Passage choisi
━━━━━━━━━━
Ne sachant comment relever le défi, Henneberg commence par se poser des questions générales de dramaturgie. Un premier réflexe consiste à vouloir supprimer la partie de l’intrigue consacrée à Gloster (Gloucester) (Henneberg, in Schultz 29), mais toute l’architecture de l’œuvre repose sur la correspondance entre Lear et ses filles d’un côté et Gloster et ses fils de l’autre. La pléthore de scènes courtes est à éviter (Henneberg, in Fischer 265). Regrouper les scènes de la lande en un seul ensemble paraît s’imposer, tout comme l’idée des scènes simultanées dans la seconde partie (Henneberg, in Schultz 29).
L’épigraphe
L’œuvre est dédiée « In memory of Nicolas Nabokov ». La copie au propre du manuscrit, terminée le 12 février 1978, porte une dédicace prédatée à Nabokov, à l’occasion de son 75e anniversaire qui aurait eu lieu le 17 avril de la même année. Sa mort étant survenue le 6 avril, trois mois avant la création de Lear, Reimann était obligé de modifier l’inscription. Henneberg est d’ailleurs le traducteur de ses mémoires intitulées Cosmopolite. Reimann exprime aussi sa gratitude envers Dieskau, sans qui il n’aurait pas trouvé l’audace d’écrire cet opéra, et envers Uwe Schendel, son compagnon de l’époque et futur co‑librettiste de La Sonate des spectres d’après August Strindberg.
Le corps de texte est précédé d’une épigraphe en quatre parties, commençant par une citation de Joseph von Eichendorff :
Dans Lear, les douleurs de l’âme, après être passées par le labyrinthe de la misère humaine, finissent fatalement par prendre la forme de la folie, puisque la triste hérésie des païens, qui ne cherchent du secours que dans ce monde ici‑bas, n’est pas capable d’y voir un simple prélude à l’au‑delà rédempteur5.
La teneur religieuse de cet extrait peut surprendre si l’on se souvient que Reimann a grandi dans une famille très protestante, ce qui le marqua profondément et de manière ambiguë, au point qu’il n’écrive d’œuvres sacrées — dont un Requiem (1980/1982) substantiellement catholique — qu’après la mort de ses parents. Toujours est‑il que son premier opéra Le Songe évoque déjà la question religieuse de la condition humaine. Le choix de cette épigraphe peut être considéré comme d’autant plus personnel que Reimann, dès son plus jeune âge, met en musique la poésie d’Eichendorff, entre autres dans Nachtstück II (1978) pour baryton et piano, composé dans la foulée de Lear.
S’ensuivent trois extraits du Roi Lear, en anglais dans le texte. Le premier est une réflexion sur les origines et la lucidité de toute folie, sujet amplement débattu à travers la pièce de Shakespeare : « Lear : Quand nous naissons, nous pleurons d’être venus sur cette grande scène de fous. » (Shakespeare/Leyris 936)
━━━━━━━━━━
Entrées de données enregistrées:
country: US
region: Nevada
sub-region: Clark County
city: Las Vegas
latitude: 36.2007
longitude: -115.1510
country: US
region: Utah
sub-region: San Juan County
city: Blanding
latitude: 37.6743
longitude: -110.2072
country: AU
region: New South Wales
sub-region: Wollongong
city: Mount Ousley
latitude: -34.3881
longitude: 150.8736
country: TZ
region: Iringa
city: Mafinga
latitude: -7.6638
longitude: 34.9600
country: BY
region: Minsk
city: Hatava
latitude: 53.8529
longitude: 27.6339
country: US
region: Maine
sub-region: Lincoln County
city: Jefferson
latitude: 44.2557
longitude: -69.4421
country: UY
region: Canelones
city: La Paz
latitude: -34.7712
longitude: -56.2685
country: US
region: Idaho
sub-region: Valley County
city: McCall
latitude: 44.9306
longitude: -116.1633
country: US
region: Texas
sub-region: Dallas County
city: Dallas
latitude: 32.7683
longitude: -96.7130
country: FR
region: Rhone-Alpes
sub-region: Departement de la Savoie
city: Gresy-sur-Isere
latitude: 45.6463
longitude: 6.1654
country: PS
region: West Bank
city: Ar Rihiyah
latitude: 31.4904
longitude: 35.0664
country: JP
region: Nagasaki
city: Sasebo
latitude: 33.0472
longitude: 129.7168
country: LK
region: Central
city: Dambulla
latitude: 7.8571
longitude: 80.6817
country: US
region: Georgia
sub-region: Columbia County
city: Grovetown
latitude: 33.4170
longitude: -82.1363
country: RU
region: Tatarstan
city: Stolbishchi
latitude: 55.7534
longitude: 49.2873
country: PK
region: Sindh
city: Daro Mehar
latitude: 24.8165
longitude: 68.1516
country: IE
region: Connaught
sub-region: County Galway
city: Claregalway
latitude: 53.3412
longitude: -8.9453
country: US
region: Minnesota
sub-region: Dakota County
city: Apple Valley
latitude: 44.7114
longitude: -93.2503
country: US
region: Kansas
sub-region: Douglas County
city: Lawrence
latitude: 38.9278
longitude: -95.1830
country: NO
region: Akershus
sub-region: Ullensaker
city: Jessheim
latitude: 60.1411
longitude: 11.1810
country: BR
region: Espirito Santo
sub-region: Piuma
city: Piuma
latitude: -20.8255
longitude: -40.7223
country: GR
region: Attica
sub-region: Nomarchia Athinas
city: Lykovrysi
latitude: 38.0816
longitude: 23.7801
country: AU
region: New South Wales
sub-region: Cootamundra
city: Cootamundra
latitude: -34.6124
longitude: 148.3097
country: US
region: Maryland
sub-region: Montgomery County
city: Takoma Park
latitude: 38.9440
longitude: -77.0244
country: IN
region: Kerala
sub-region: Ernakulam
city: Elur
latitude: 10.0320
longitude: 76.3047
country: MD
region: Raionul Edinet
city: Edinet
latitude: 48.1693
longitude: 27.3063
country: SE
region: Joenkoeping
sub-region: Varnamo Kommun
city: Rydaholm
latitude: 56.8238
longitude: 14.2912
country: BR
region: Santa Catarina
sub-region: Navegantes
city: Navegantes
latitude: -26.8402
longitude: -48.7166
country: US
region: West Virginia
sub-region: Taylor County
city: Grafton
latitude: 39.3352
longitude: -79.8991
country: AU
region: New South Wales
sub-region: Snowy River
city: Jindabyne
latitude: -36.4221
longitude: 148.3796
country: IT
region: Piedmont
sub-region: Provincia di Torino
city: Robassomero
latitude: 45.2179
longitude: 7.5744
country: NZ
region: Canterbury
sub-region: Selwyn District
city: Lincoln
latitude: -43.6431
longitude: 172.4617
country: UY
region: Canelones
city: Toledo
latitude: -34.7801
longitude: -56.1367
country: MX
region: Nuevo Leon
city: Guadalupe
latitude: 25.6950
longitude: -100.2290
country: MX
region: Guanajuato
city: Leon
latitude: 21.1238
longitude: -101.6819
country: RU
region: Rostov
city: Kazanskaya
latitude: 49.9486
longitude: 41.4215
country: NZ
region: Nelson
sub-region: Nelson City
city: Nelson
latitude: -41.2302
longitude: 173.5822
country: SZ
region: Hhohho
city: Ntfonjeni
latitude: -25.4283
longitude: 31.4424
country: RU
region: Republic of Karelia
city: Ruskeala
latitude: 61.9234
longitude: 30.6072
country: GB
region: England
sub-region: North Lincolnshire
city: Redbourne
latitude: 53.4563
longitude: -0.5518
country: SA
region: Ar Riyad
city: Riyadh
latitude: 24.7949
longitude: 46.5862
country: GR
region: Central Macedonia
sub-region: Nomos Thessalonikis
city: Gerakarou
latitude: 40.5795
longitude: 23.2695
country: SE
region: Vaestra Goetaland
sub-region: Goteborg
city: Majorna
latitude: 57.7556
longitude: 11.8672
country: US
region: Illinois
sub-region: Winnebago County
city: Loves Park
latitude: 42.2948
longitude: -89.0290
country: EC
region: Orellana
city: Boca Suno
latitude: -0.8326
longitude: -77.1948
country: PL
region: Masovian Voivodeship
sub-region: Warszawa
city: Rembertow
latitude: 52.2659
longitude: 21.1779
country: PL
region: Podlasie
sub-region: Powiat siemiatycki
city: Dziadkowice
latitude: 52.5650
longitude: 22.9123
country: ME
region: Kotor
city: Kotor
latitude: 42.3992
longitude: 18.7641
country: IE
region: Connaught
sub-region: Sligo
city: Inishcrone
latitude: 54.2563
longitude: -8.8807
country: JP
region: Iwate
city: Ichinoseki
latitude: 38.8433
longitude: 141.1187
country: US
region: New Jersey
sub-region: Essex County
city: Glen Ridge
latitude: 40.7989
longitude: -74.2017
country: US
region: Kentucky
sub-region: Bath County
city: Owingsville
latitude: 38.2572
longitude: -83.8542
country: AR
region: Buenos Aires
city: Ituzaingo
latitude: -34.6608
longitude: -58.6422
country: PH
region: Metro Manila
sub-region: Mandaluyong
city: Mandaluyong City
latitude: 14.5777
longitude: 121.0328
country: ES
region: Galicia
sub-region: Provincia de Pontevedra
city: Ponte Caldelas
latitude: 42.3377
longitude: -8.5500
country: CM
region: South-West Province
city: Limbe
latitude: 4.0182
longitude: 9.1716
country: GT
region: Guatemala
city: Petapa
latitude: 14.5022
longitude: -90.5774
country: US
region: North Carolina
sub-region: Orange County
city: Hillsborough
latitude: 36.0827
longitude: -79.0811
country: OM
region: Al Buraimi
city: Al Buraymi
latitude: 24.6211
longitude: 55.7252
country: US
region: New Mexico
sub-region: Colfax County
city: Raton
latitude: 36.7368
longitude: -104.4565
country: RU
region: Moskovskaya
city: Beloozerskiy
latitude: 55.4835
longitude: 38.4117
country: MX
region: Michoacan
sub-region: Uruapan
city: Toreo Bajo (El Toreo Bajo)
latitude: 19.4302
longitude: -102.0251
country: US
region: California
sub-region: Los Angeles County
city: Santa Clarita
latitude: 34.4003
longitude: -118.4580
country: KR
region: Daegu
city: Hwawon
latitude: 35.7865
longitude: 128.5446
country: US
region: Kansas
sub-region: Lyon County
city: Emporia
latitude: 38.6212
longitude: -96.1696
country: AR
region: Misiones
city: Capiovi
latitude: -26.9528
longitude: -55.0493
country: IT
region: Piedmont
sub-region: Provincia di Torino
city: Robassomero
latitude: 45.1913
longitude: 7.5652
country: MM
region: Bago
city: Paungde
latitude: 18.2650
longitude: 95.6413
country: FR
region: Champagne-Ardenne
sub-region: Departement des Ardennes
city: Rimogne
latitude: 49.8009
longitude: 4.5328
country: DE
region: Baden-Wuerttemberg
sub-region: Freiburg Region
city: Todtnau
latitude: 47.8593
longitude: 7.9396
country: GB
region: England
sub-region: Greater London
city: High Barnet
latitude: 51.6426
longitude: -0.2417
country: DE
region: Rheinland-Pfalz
━━━━━━━━━━
Série de tâches
#1 Répondez à ces questions d'après le passage sur le Lear de Reimann :
(a) À quelle date la copie au propre du manuscrit a-t-elle été terminée ?
(b) Quel ouvrage de Nabokov Henneberg a-t-il traduit ?
(c) Pour quelle formation Nachtstück II a-t-il été composé ?
#2 Recopiez le passage sur le Lear de Reimann entre « Ne sachant comment » et « in Schultz 29). », ces mots compris.

Réponses
#1
(a) Le 12 février 1978.
(b) Ses mémoires intitulées Cosmopolite.
(c) Pour baryton et piano.

#2
Ne sachant comment relever le défi, Henneberg commence par se poser des questions générales de dramaturgie. Un premier réflexe consiste à vouloir supprimer la partie de l’intrigue consacrée à Gloster (Gloucester) (Henneberg, in Schultz 29), mais toute l’architecture de l’œuvre repose sur la correspondance entre Lear et ses filles d’un côté et Gloster et ses fils de l’autre. La pléthore de scènes courtes est à éviter (Henneberg, in Fischer 265). Regrouper les scènes de la lande en un seul ensemble paraît s’imposer, tout comme l’idée des scènes simultanées dans la seconde partie (Henneberg, in Schultz 29).